En faisant éclater les codes d'un naturalisme étroit, le style de Wedekind fait intervenir beaucoup de personnages, au risque de brouiller parfois l'intelligibilité des répliques. On navigue entre les échanges intimes et les dialogues des adolescents avec l'autorité du cercle parental ou de la société des professeurs. Rarement joué sur les scènes françaises, cet Eveil du printemps est une "tragédie enfantine" qui contient en elle-même une prolifération de drames intimes avec Melchior, Moritz, Wendla, Ilse, Martha, Théa, Hans et Ernst comme autant de facettes d'une adolescence protéiforme.
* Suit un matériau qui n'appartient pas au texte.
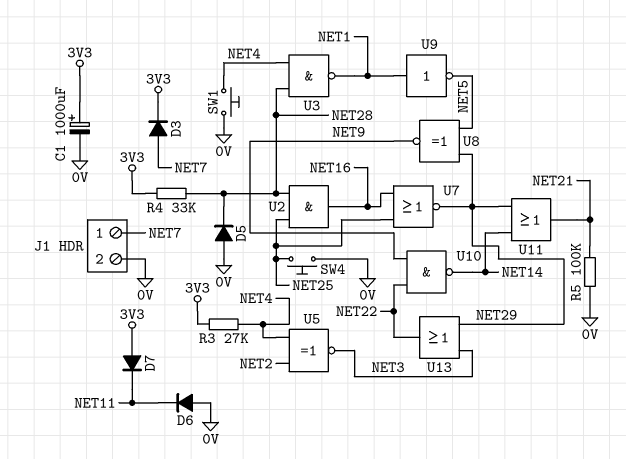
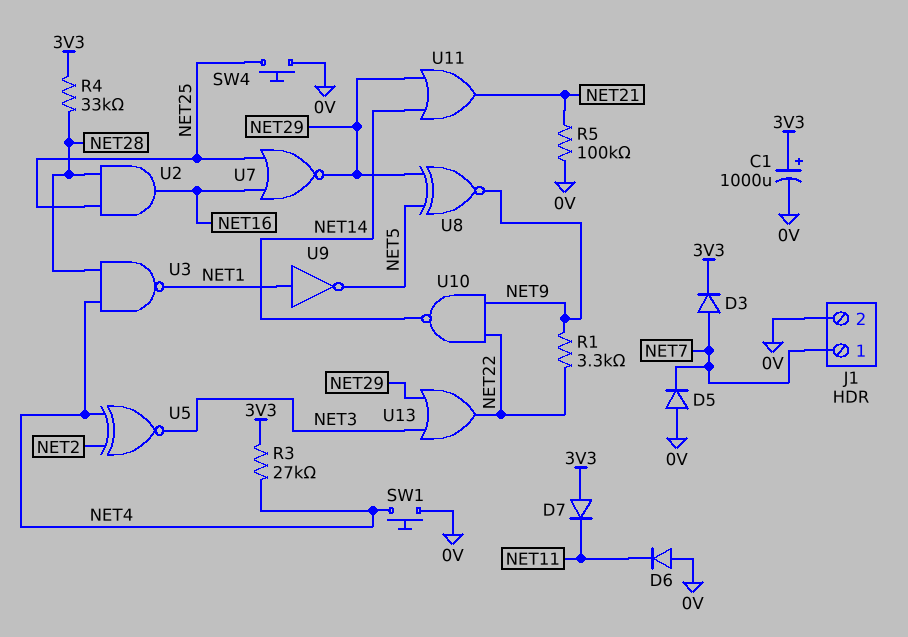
D5: diode (A 0V, K NET28) -> diode (A 0V, K NET7)
R1: none -> 3.3k (NET9, NET22)

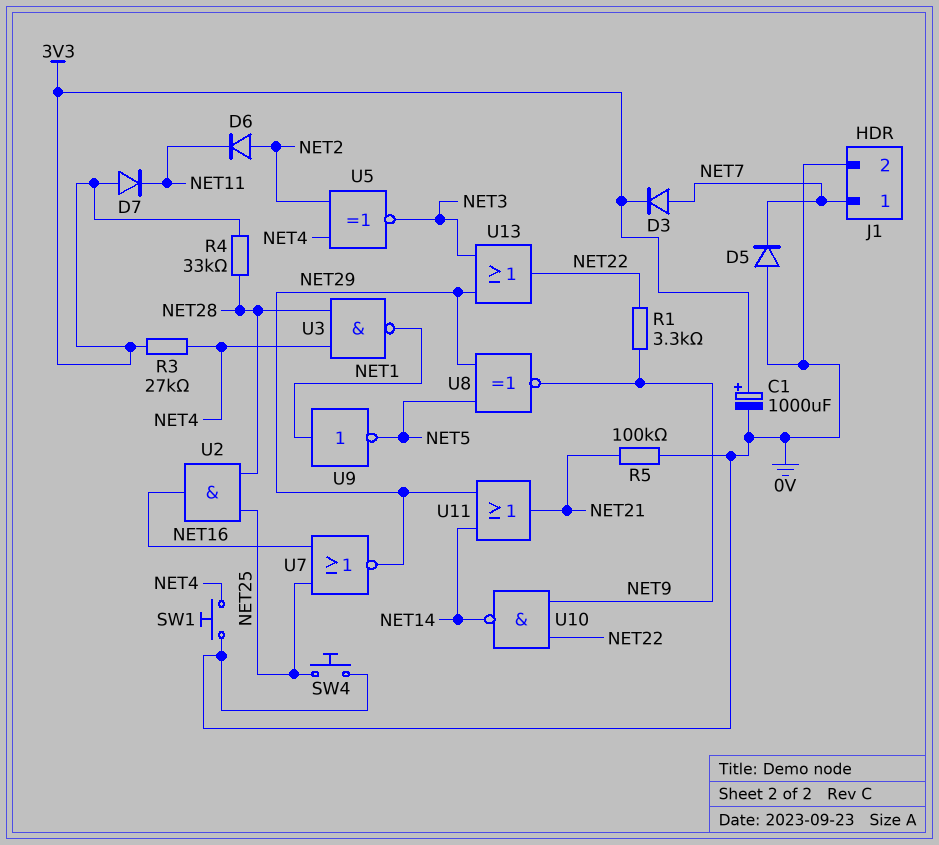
D6: diode (A 0V, K NET11) -> diode (A NET2, K NET11)

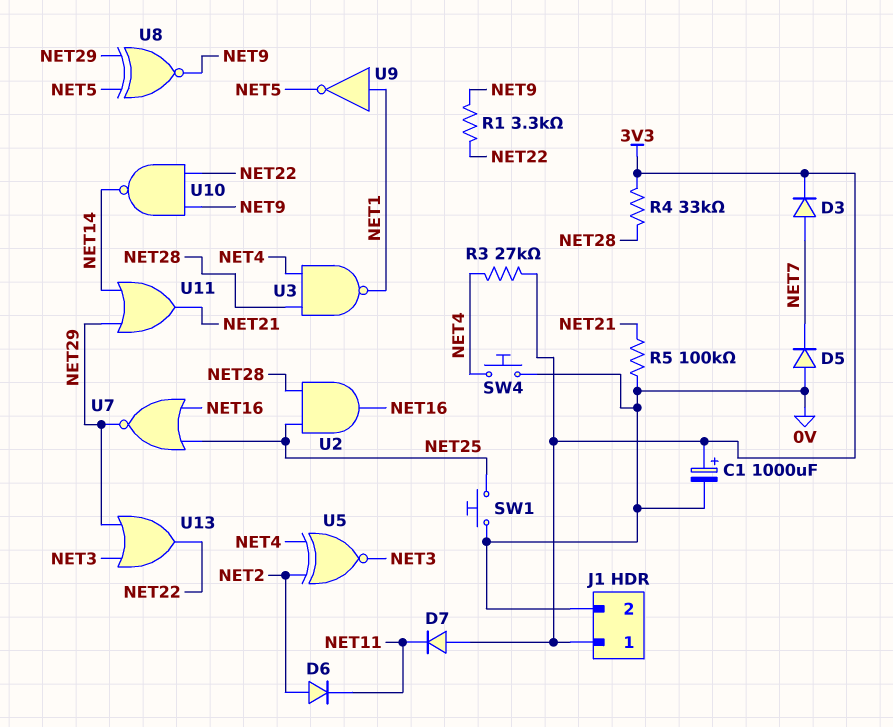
J1 pin 1: NET7 -> 3V3
SW1: button (0V, NET4) -> button (0V, NET25)
SW4: button (0V, NET25) -> button (0V, NET4)

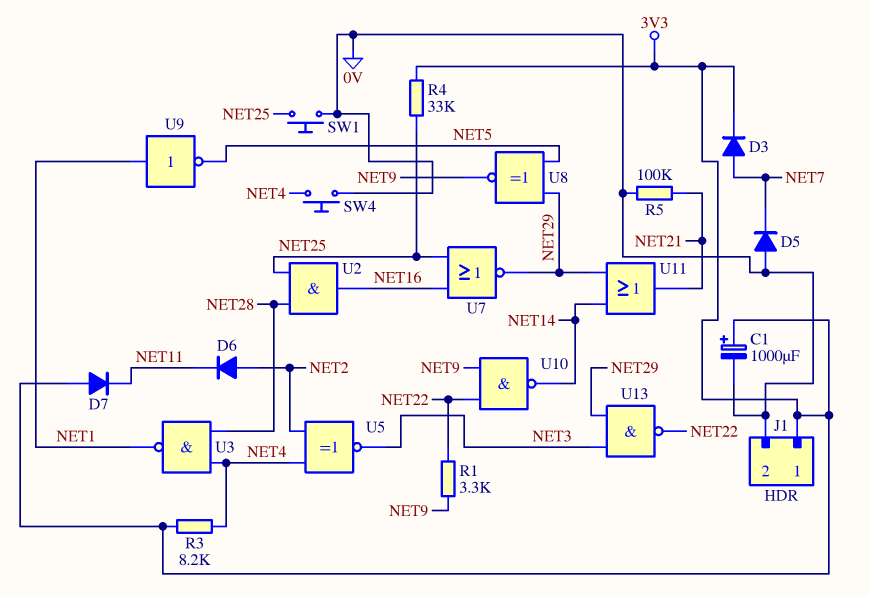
R3: 27k (3V3, NET4) -> 8.2k (3V3, NET4)
R4: 33k (3V3, NET28) -> 33k (3V3, NET25)
U13: OR (in NET3, in NET29, out NET22) -> NAND (in NET3, in NET29, out NET22)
Avec un soin très didactique et un brin suranné, Wedekind ouvre grand le livre d'images d'une perversité qui a pu en son temps évoquer provoquer soupirs d'aise et cris d'effroi. Masturbation, sadomasochisme, homosexualité… sans rien bousculer de cette grammaire du rite de passage vers l'âge adulte, la mise en scène de Clément Hervieu-Léger aligne des situations dont le caractère interlope se lit dans un jeu souvent téléphoné et convenu (la candeur surlignée du Moritz de Christophe Montenez ou les vapeurs ingénues de Georgia Scalliet en Wendla… pour ne citer que ces deux éléments). Les parties de football font écho aux jeux interdits, on joue à poursuivre l'autre, à le saisir dans ses bras, la scène vibre de ces courses et de ces jeunes corps en émoi.
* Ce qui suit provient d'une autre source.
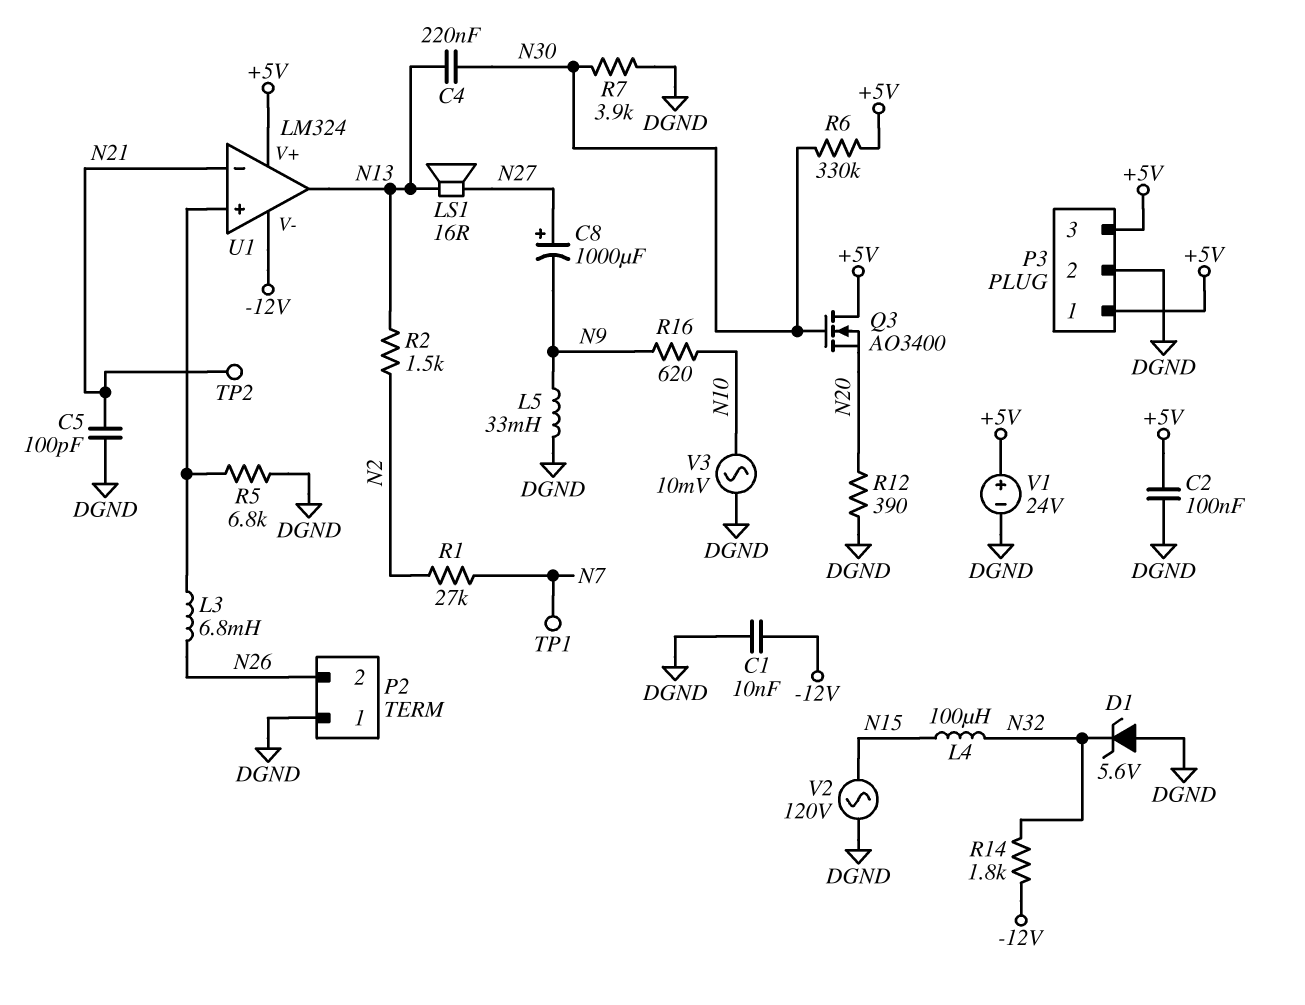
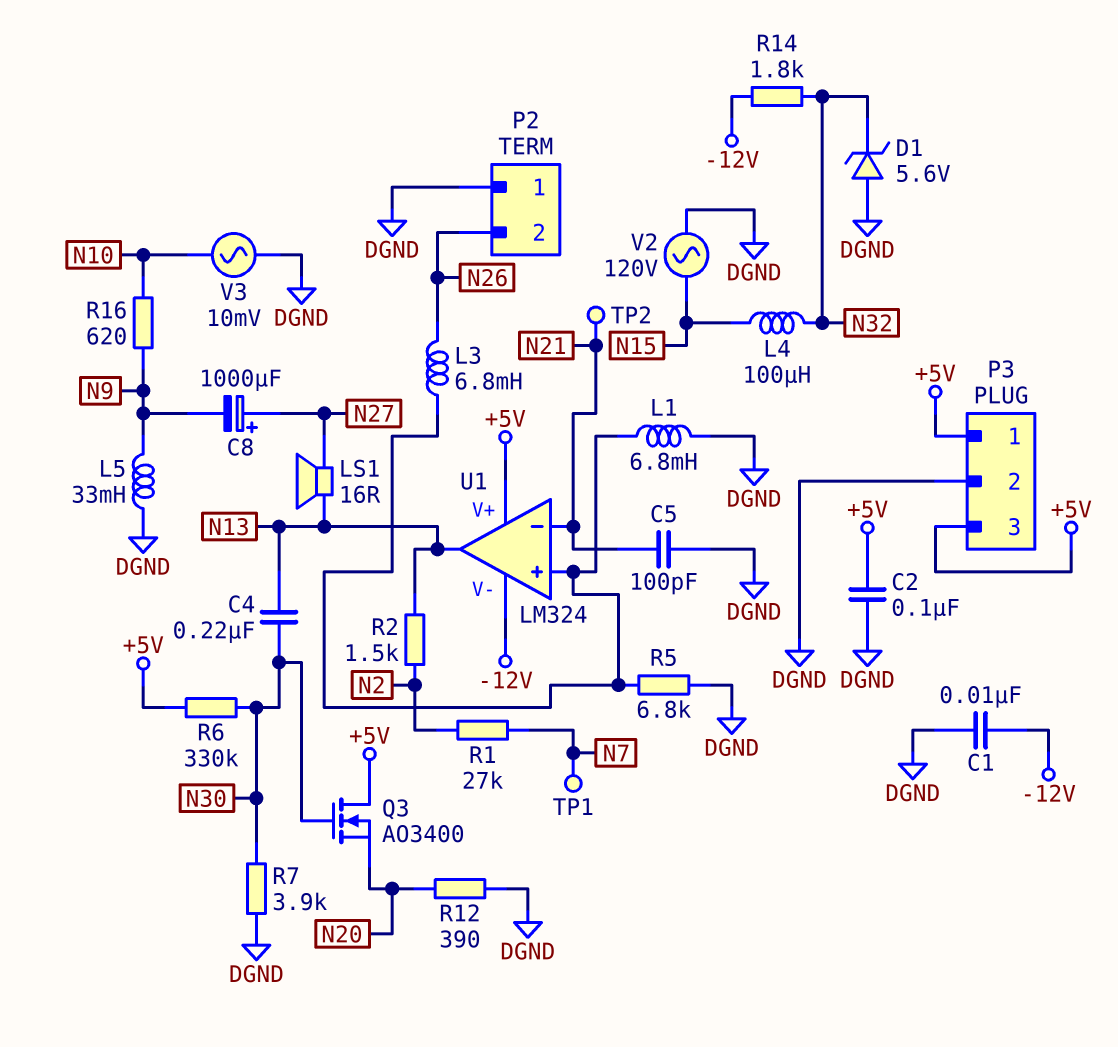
L1: none -> 6.8mH (DGND, U1/in+)
V1: 24V (plus +5V, minus DGND) -> none

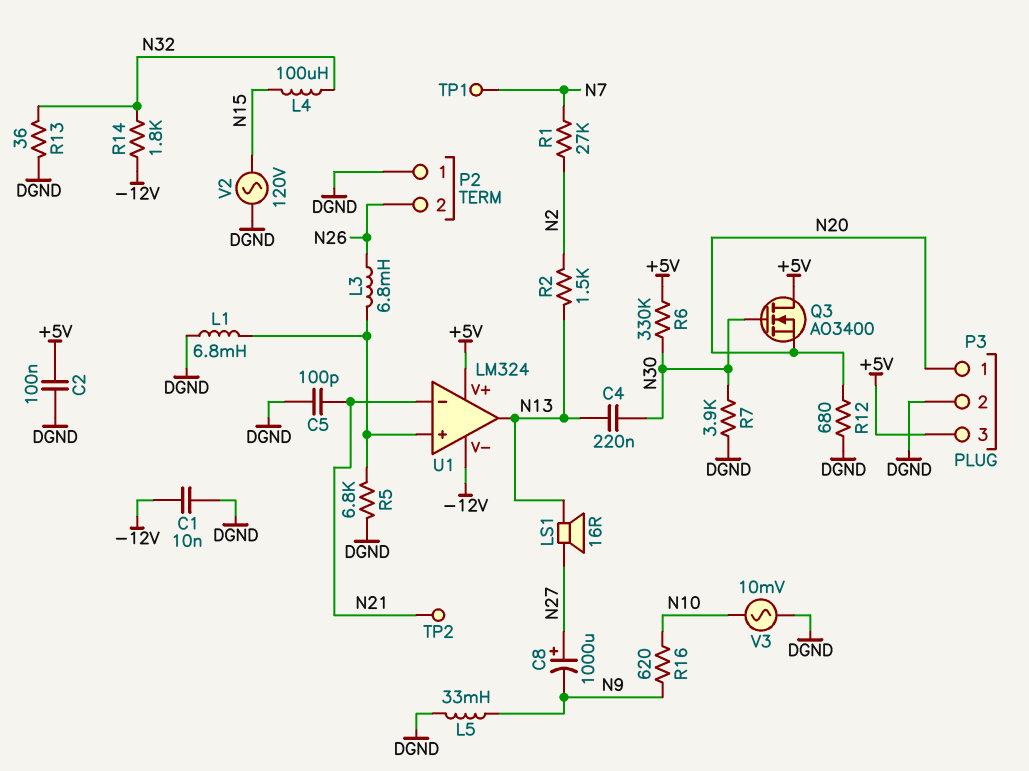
D1: zener 5.6V (A DGND, K N32) -> none
P3 pin 1: +5V -> N20
R12: 390 (DGND, N20) -> 680 (DGND, N20)
R13: none -> 36 (DGND, N32)

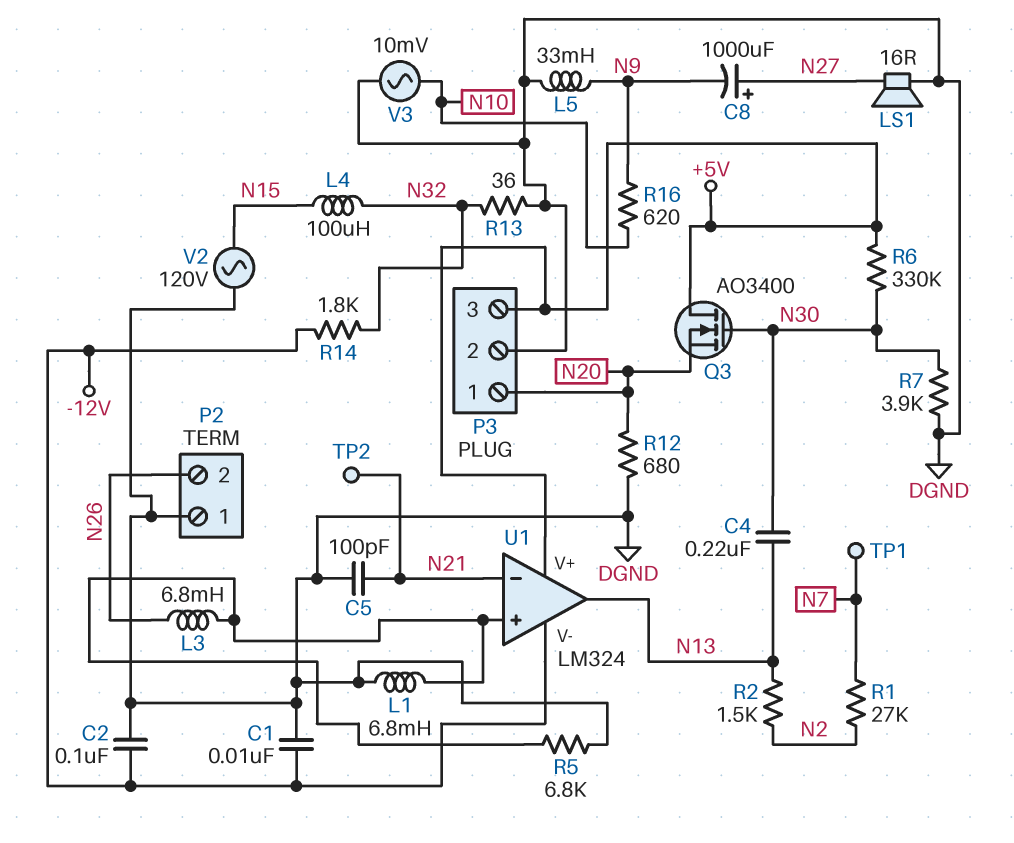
C2: 100nF (+5V, DGND) -> 100nF (-12V, DGND)
LS1: speaker 16R (N13, N27) -> speaker 16R (DGND, N27)

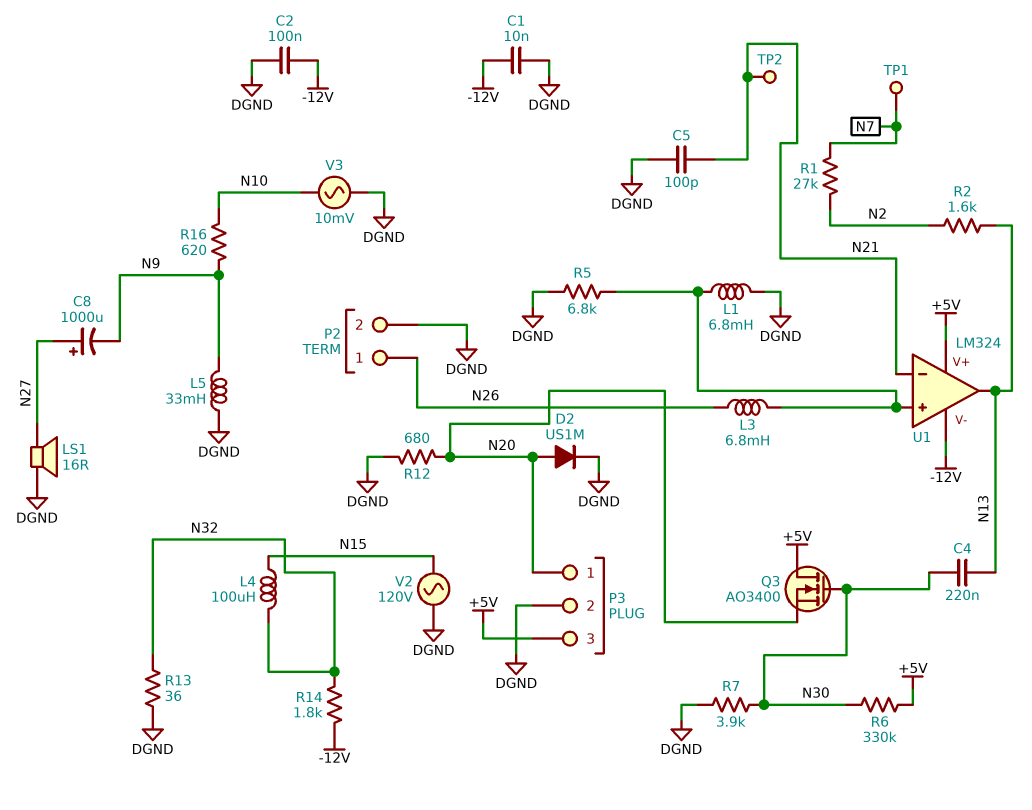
D2: none -> diode US1M (A N20, K DGND)
P2 pin 1: DGND -> N26
P2 pin 2: N26 -> DGND
R2: 1.5k (N2, N13) -> 1.6k (N2, N13)

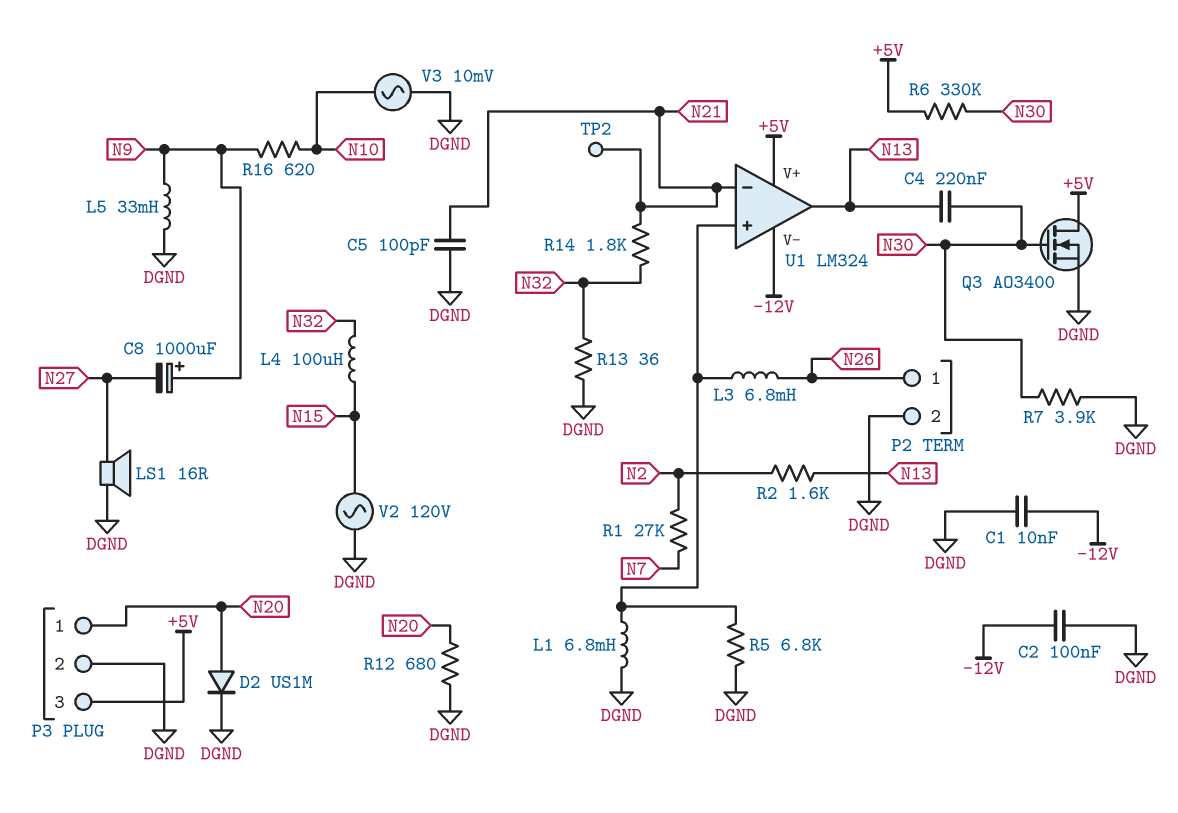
C8: 1000uF (plus N27, minus N9) -> 1000uF (plus N9, minus N27)
Q3: NMOS AO3400 (G N30, D +5V, S N20) -> NMOS AO3400 (G N30, D +5V, S DGND)
R14: 1.8k (-12V, N32) -> 1.8k (N21, N32)
TP1: test point (N7) -> none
Richard Peduzzi a imaginé ces adolescents turbulents entre les hauts murs d'une structure monochrome. Le noir-bleuté de cet espace vertical s'ouvre et se referme à la façon d'une boîte à musique ou boîte à jouets (ah, ce carillon initial jouant l'entrée en matière des Scènes d'enfant de Schumann…), avec d'impressionnants effets visuels qui transforment les colonnes en un sous-bois abstrait et inquiétant. Le scénographe de soixante-quinze ans fait son entrée à la Comédie française avec une scénographie épurée qui rend plus dérisoires encore les pulsions délétères de cette bande d'adolescents. La brûlure de la sexualité naissante et les effusions sentimentales contrastent vivement avec un décor sombre et glacial qui prend tout son sens au moment où l'action bascule avec l'avortement de la jeune fille et le suicide de Moritz. Cette irruption de la cruauté dans l'innocence cède la place, au-delà de la métaphore romantique, à une conclusion qui porte en elle tout le poids du désenchantement et d'une poésie très faustienne. Melchior (saisissant Sébastien Poudreroux) dialogue avec le fantôme de son ami disparu, tandis qu'un mystérieux homme masqué lui apprend les conséquences funestes de l'avortement de Wendla.
Si le choix de la version intégrale contraint à une longueur un rien émolliente (Trois heures sans entracte), il reste en définitive l'impression d'une troupe qui a su capter l'attention par la justesse des tempos et l'engagement très maîtrisé, malgré les quelques réserves évoquées plus haut.